Chapitre 1.10 :Repas en confidence
Jérémy Chapi :
Après cette longue journée rythmée par les cours intenses de Natali et la reconstruction de l’entrepôt, je me préparais à rencontrer Pavel. Trois militaires m’accompagnaient, chargés de ma sécurité, tandis que nous roulions vers sa maison nichée dans les hauteurs. Ma fille restait en contact avec moi grâce à la tablette, et nous échangions quelques mots en chemin, discutant de nos projets et de l'avancement du travail.

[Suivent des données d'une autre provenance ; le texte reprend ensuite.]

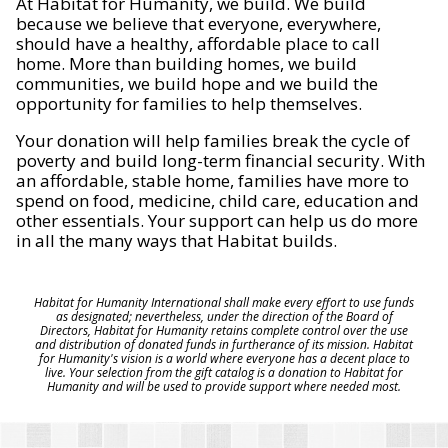
At Habitat for Humanity, we build. We build
because we believe that everyone, everywhere,
should have a healthy, affordable place to call
home. More than building homes, we build
communities, we build hope and we build the
opportunity for families to help themselves.
Your donation will help families break the cycle of
poverty and build long-term financial security. With
an affordable, stable home, families have more to
spend on food, medicine, child care, education and
other essentials. Your support can help us do more
in all the many ways that Habitat builds.
Habitat for Humanity International shall make every effort to use funds
as designated; nevertheless, under the direction of the Board of
Directors, Habitat for Humanity retains complete control over the use
and distribution of donated funds in furtherance of its mission. Habitat
for Humanity's vision is a world where everyone has a decent place to
live. Your selection from the gift catalog is a donation to Habitat for
Humanity and will be used to provide support where needed most.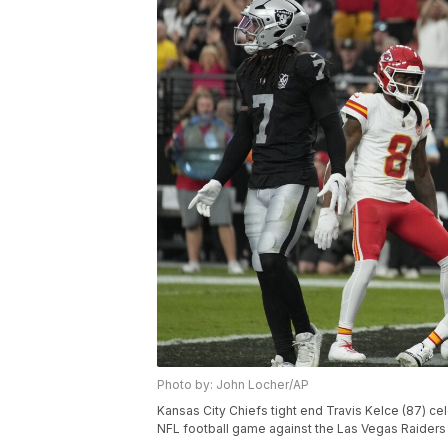
Photo by: John Locher/AP
Kansas City Chiefs tight end Travis Kelce (87) cel
NFL football game against the Las Vegas Raiders 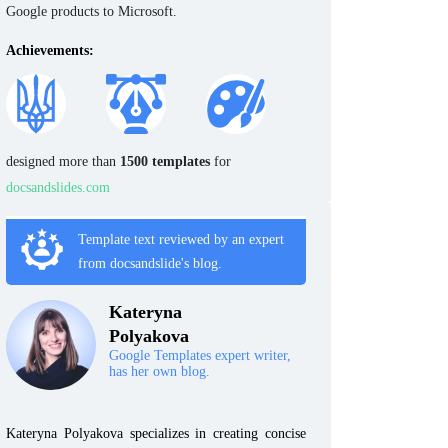
Google products to Microsoft.
Achievements:
designed more than
1500 templates
for
docsandslides.com
Template text reviewed by an expert
from docsandslide's blog.
Kateryna
Polyakova
Google Templates expert writer,
has her own blog.
Kateryna Polyakova specializes in creating concise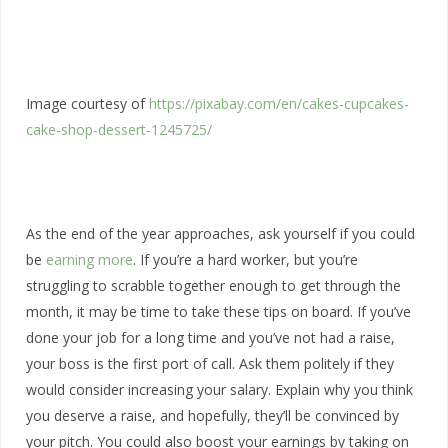
Image courtesy of
https://pixabay.com/en/cakes-cupcakes-
cake-shop-dessert-1245725/
As the end of the year approaches, ask yourself if you could
be
earning more
. If you’re a hard worker, but you’re
struggling to scrabble together enough to get through the
month, it may be time to take these tips on board. If you’ve
done your job for a long time and you’ve not had a raise,
your boss is the first port of call. Ask them politely if they
would consider increasing your salary. Explain why you think
you deserve a raise, and hopefully, they’ll be convinced by
your pitch. You could also boost your earnings by taking on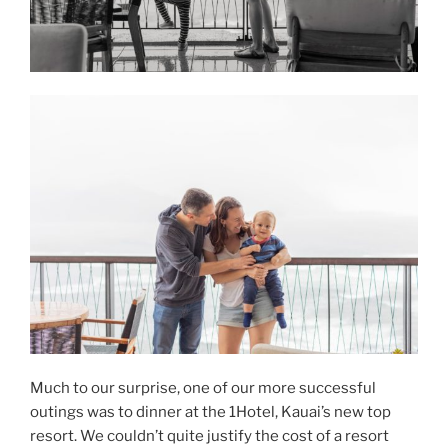
Much to our surprise, one of our more successful
outings was to dinner at the 1Hotel, Kauai’s new top
resort. We couldn’t quite justify the cost of a resort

Nous avions dû réquisitionner un entrepôt à l’extérieur de la base, dans un hangar à avions, pour concevoir les anneaux célestes de plus grande envergure. Celui que nous avions nommé le modèle TITAN aurait une taille impressionnante de 5 mètres de diamètre, capable de répondre aux besoins énergétiques d’un continent ou d’alimenter des installations de grande envergure. Dans mon propre hangar, un tel anneau aurait été impossible à construire, tant en raison de l’espace restreint que des contraintes de sortie. Tout l’équipement et la machinerie nécessaires à cette nouvelle conception étaient déjà en cours d’installation, gérés par Seraphina et Daniel.

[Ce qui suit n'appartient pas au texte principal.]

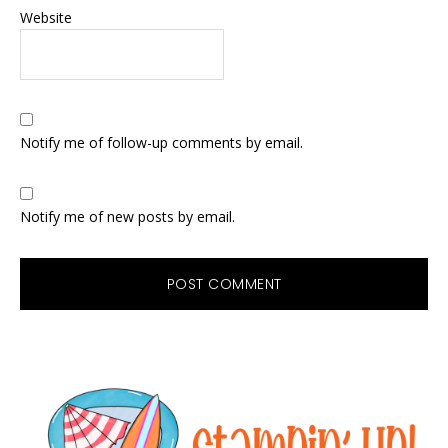
Website
Notify me of follow-up comments by email.
Notify me of new posts by email.
Primary
Sidebar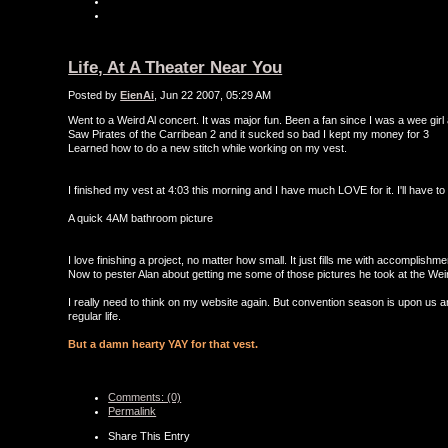
Life, At A Theater Near You
Posted by
EienAi
, Jun 22 2007, 05:29 AM
Went to a Weird Al concert. It was major fun. Been a fan since I was a wee girl 
Saw Pirates of the Carribean 2 and it sucked so bad I kept my money for 3
Learned how to do a new stitch while working on my vest.
I finished my vest at 4:03 this morning and I have much LOVE for it. I'll have 
A quick 4AM bathroom picture
I love finishing a project, no matter how small. It just fills me with accomplishm
Now to pester Alan about getting me some of those pictures he took at the Weir
I really need to think on my website again. But convention season is upon us an
regular life.
But a damn hearty YAY for that vest.
Comments: (0)
Permalink
Share This Entry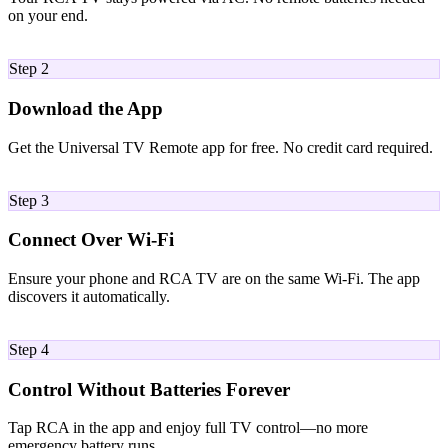
on your end.
02
Step 2
Download the App
Get the Universal TV Remote app for free. No credit card required.
03
Step 3
Connect Over Wi-Fi
Ensure your phone and RCA TV are on the same Wi-Fi. The app
discovers it automatically.
04
Step 4
Control Without Batteries Forever
Tap RCA in the app and enjoy full TV control—no more
emergency battery runs.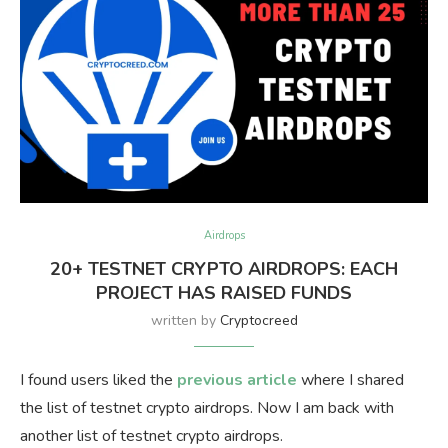
Airdrops
20+ TESTNET CRYPTO AIRDROPS: EACH
PROJECT HAS RAISED FUNDS
written by
Cryptocreed
I found users liked the
previous article
where I shared
the list of testnet crypto airdrops. Now I am back with
another list of testnet crypto airdrops.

Je repensais à leur mine désolée lorsqu’ils m’avaient présenté leurs excuses pour les dégâts causés à la machine. La machinerie permettant de fabriquer les anneaux de taille Cassidy avait été endommagée, et bien qu’ils m’aient inondé de questions pour comprendre pourquoi ils n’avaient pas obtenu les mêmes résultats que moi, j'avais gardé pour moi quelques éléments clés. Ma fille aussi, apparemment, s’était vue harcelée de questions techniques ; elle avait géré cela avec un sourire, mais elle savait, tout comme moi, qu’il était encore trop tôt pour dévoiler tous les secrets de notre technologie.

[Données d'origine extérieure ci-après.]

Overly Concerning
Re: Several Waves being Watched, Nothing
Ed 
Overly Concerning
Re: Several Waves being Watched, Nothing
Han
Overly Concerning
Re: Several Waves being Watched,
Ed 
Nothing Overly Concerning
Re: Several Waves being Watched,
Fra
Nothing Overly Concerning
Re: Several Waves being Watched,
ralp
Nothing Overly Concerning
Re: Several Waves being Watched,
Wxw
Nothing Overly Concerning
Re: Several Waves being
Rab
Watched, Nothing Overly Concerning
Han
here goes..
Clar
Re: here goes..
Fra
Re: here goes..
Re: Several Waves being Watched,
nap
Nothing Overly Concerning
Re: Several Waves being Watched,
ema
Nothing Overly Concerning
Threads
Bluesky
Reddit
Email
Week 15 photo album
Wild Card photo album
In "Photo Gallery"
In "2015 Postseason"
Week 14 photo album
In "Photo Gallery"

Le chauffeur m’interrompit dans mes pensées : « Nous sommes arrivés, monsieur Chapi. »
Je levai les yeux et jetai un coup d’œil à la maison de Pavel. « Très bien, merci, » répondis-je en descendant du véhicule. Le chauffeur me tendit une carte avec un numéro. « Vous n’aurez qu’à nous appeler pour que nous venions vous chercher. »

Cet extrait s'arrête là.